Au fait, lecteur, je vous le dis
Je chante ici un jeune ami
Et ses facéties nombreuses.
Bénis ma tâche laborieuse
Ô toi, Muse de l’épopée
Mets-moi un bâton sûr en main
Pour que je suive le droit chemin.
En voilà un prologue classique, compassé, qui doit annoncer un texte poussiéreux et démodé, pensez-vous peut-être… Sauf que Pouchkine ne pense à l’insérer dans son ouvrage qu’au bout de cent cinquante pages environ, et qu’il termine par ce pied-de-nez :
Mais ça suffit. Bas le fardeau !
Le classicisme, j’ai honoré,
Bien tard, mais le prologue est fait.
Car si Eugène Onéguine est un roman en vers, genre dont on pourra craindre l’académisme fastidieux, il est pourtant empreint d’une fantaisie débridée, l’auteur le concevant comme une récréation auquel il consacre quelques heures de temps en temps pendant cinq années entières. Sans aucun plan sinon celui que lui imposent les personnages qu’il a imaginés, il suit avec nonchalance Eugène Onéguine, jeune homme désinvolte, Tatiana, une jeune fille qui l’aime éperdument mais qu’il dédaigne, Olga, la soeur de la précédente, et Vladimir Lenski, amant d’Olga et ami d’Onéguine, qu’il finira pourtant par provoquer en duel.

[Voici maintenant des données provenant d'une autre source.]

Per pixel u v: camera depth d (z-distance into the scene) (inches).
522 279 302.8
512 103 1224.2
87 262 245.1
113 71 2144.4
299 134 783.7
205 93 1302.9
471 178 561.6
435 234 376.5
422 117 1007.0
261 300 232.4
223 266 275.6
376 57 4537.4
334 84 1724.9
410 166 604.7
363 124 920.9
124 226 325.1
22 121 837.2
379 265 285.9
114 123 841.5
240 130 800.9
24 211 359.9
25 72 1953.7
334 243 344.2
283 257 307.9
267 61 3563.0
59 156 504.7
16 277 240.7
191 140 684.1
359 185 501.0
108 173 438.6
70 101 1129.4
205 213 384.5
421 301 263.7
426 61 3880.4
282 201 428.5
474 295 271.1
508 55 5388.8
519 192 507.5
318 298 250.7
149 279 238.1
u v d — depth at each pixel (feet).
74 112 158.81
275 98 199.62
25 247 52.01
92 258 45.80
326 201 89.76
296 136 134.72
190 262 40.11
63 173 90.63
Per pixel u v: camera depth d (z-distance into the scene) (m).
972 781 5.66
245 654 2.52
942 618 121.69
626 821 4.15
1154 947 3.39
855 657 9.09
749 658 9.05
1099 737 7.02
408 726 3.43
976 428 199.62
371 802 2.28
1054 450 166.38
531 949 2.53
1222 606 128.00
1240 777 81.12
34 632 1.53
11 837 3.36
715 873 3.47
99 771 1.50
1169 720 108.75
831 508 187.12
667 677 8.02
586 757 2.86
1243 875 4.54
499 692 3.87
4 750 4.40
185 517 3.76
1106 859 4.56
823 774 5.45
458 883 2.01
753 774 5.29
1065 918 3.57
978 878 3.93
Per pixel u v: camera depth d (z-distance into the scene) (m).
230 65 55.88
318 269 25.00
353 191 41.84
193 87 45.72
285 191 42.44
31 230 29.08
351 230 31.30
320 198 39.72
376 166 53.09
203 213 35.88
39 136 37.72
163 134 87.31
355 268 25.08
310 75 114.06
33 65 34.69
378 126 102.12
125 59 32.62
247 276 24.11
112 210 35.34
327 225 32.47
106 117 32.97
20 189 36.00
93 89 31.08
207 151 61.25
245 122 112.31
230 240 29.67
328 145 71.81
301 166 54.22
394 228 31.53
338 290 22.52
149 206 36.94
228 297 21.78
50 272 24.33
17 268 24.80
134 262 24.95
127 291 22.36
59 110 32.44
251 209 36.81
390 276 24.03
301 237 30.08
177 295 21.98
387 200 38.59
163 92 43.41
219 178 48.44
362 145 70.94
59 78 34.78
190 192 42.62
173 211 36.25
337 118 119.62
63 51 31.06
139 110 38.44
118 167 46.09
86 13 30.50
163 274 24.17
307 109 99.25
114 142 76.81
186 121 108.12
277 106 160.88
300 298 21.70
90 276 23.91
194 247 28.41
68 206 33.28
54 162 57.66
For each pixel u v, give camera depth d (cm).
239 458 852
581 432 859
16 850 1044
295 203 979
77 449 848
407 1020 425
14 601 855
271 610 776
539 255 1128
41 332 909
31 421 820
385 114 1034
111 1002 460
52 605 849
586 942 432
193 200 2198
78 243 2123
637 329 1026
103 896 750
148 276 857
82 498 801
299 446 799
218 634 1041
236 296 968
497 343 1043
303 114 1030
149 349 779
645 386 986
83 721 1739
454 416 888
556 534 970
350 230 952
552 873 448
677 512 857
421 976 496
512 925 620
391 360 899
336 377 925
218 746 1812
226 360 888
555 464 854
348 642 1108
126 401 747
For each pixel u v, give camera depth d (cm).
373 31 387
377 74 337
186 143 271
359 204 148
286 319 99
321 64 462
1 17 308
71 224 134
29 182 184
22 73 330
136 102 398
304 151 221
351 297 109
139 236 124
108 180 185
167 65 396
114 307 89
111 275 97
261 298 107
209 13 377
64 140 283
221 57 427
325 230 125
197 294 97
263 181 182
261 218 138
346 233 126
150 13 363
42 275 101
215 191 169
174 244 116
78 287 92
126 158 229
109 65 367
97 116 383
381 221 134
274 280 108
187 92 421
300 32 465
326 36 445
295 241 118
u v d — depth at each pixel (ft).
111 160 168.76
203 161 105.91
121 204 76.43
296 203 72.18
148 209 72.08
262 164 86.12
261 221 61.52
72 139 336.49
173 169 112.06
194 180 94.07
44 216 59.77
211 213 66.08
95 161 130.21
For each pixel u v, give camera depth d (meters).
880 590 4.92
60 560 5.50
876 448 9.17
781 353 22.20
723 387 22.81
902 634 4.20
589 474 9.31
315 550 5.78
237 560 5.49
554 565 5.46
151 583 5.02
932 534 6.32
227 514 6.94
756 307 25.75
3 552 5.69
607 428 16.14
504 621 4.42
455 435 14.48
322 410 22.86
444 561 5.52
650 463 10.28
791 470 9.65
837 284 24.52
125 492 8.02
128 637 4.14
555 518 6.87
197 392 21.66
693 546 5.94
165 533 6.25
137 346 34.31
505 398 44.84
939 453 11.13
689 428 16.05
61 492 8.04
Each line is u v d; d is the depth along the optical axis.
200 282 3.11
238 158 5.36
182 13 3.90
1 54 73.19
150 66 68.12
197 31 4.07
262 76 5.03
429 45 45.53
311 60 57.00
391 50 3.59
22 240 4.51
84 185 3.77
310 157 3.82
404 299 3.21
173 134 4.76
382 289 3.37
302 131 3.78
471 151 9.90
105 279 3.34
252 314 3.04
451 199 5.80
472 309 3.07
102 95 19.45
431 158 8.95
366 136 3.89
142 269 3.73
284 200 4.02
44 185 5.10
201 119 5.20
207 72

De ce mince canevas sentimental, Pouchkine fait un long poème des plus variés, qui commence dans l’ambiance pétillante de la jeunesse insouciante d’Onéguine avant de se faire plus élégiaque, teinté d’échos du romantisme qui a alors le vent en poupe un peu plus à l’Ouest, lorsque les personnages principaux connaissent les tourments de l’amour. Mais même si chaque chapitre est composé dans une tonalité dominante, Pouchkine n’hésite jamais à changer radicalement de style d’une strophe à l’autre, peut-être en fonction de son humeur au moment de reprendre son ouvrage, comme cette extraordinaire scène de sabbat rêvée par Tatiana qui prend place dans un des chapitres les plus mélancoliques :
Encore plus fort, encore plus sombre,
Un crabe chevauche une araignée ;
Un rire jaillit d’un nez coupé ;
Ici un crâne qu’une oie malmène,
Coiffé d’un bonne tricoté ;
Le moulin bondit et danse
Et ses ailes battent la cadence.
Ca jappe, ça rit, ça siffle et claque,
Les mots piétinent comme des sabots.
– Mais qu’a pensé la douce Tatiana
Quand, parmi toute cette assemblée,
Elle reconnaît, superbe et beau,
De notre roman le héros ;
A table Onéguine est assis
Et, de sa place, il fixe l’huis.
Reconnaissons au passage le grand talent de la traductrice Nata Minor, qui parvient à rendre le texte dans une langue très poétique, versifiée avec rigueur mais sans recourir à des contorsions qui dénatureraient trop le sens – même si j’imagine qu’une traduction comme celle-ci est nécessairement infidèle et que j’ai rarement autant regretté de ne pas lire le russe…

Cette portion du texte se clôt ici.